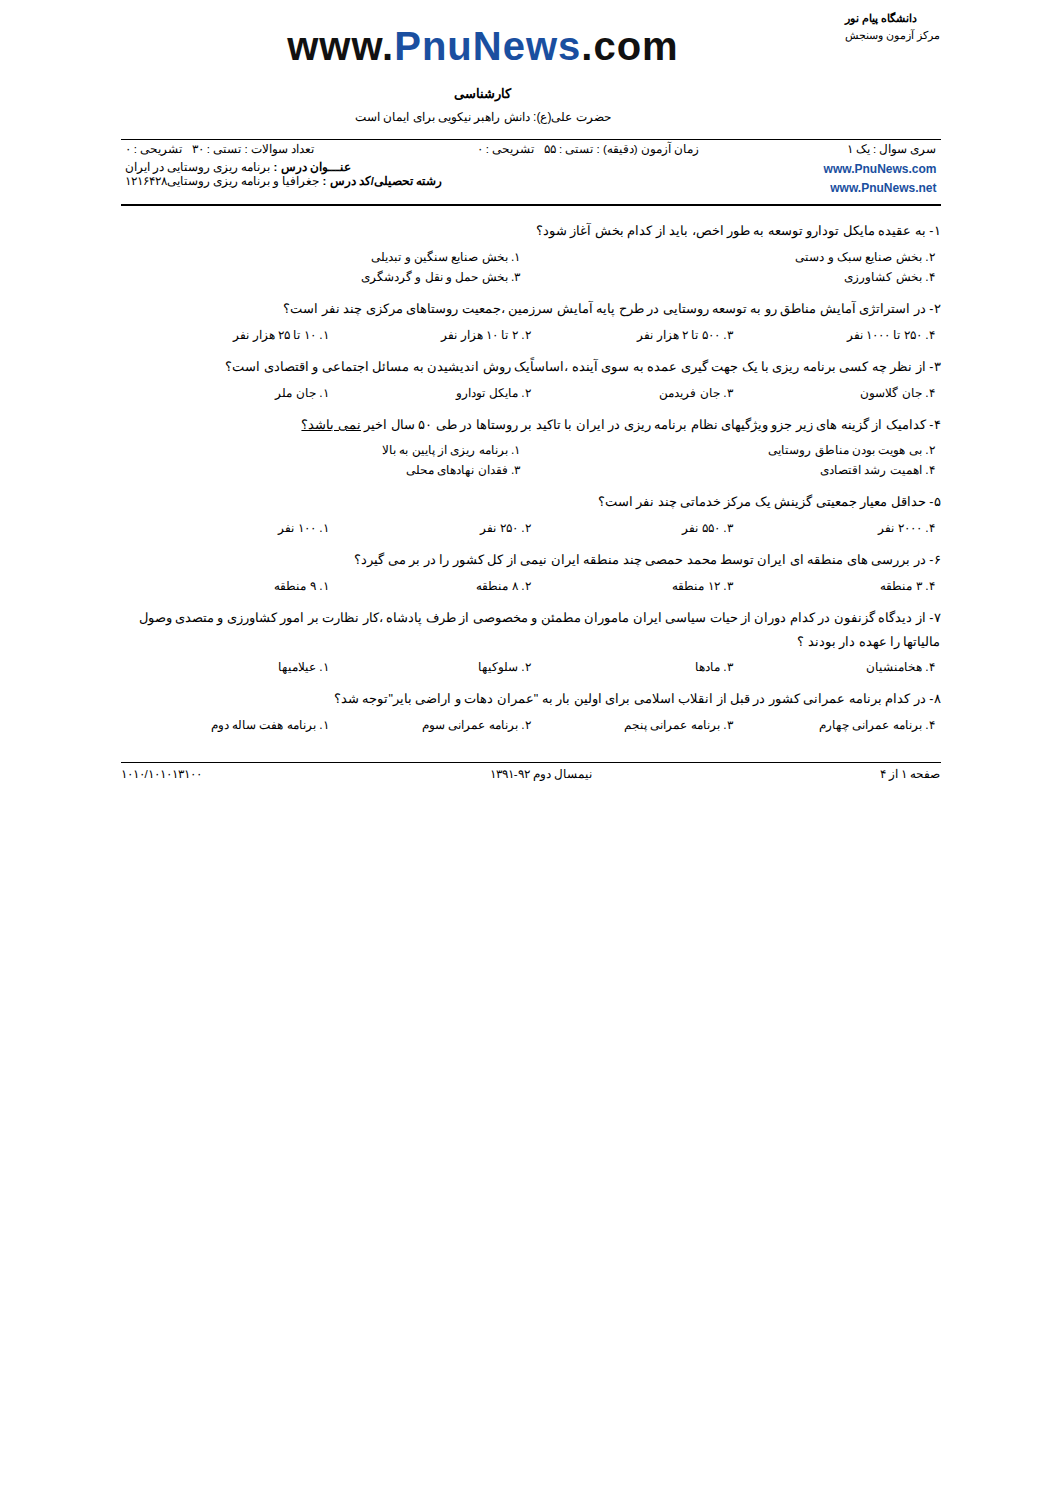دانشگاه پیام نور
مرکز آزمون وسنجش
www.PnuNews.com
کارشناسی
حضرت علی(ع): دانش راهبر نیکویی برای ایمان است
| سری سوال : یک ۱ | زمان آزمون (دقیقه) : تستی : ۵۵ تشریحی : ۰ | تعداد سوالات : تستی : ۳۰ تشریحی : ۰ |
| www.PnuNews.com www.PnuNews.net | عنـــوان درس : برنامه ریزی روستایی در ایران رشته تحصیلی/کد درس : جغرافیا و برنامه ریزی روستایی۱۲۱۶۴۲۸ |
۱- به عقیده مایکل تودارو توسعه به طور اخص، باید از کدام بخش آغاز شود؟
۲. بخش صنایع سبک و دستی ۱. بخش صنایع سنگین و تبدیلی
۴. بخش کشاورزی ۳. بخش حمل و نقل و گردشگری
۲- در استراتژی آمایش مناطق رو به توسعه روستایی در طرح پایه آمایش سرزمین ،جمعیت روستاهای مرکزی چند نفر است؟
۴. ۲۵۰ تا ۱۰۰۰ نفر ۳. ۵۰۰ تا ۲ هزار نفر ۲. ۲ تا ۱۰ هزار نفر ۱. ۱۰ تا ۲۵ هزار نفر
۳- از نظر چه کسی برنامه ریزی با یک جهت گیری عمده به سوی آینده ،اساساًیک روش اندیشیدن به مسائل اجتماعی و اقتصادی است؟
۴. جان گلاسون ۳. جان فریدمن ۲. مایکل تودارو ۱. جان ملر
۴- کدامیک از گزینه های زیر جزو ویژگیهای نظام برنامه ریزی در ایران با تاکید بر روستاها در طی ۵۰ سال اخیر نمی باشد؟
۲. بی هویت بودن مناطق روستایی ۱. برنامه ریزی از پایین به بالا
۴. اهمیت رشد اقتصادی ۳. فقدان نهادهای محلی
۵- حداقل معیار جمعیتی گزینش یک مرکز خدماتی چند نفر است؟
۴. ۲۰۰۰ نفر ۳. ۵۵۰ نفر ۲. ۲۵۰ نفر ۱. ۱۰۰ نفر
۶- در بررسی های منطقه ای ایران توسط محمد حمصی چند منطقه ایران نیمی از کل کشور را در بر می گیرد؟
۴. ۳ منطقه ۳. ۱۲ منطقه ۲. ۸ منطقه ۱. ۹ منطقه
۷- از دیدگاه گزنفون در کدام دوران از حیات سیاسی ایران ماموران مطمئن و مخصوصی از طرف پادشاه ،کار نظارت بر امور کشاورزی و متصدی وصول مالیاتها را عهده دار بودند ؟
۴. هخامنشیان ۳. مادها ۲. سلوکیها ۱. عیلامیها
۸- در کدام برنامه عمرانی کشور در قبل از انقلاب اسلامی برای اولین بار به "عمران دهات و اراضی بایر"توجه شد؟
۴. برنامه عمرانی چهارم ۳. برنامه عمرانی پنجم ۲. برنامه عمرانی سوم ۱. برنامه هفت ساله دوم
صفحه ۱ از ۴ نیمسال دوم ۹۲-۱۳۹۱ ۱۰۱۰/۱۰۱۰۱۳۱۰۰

######

■ Exercise objective ■
Each line of the entries above that has the word "کشور" is to be copied.

■ Exercise solution ■
۶- در بررسی های منطقه ای ایران توسط محمد حمصی چند منطقه ایران نیمی از کل کشور را در بر می گیرد؟
۸- در کدام برنامه عمرانی کشور در قبل از انقلاب اسلامی برای اولین بار به "عمران دهات و اراضی بایر"توجه شد؟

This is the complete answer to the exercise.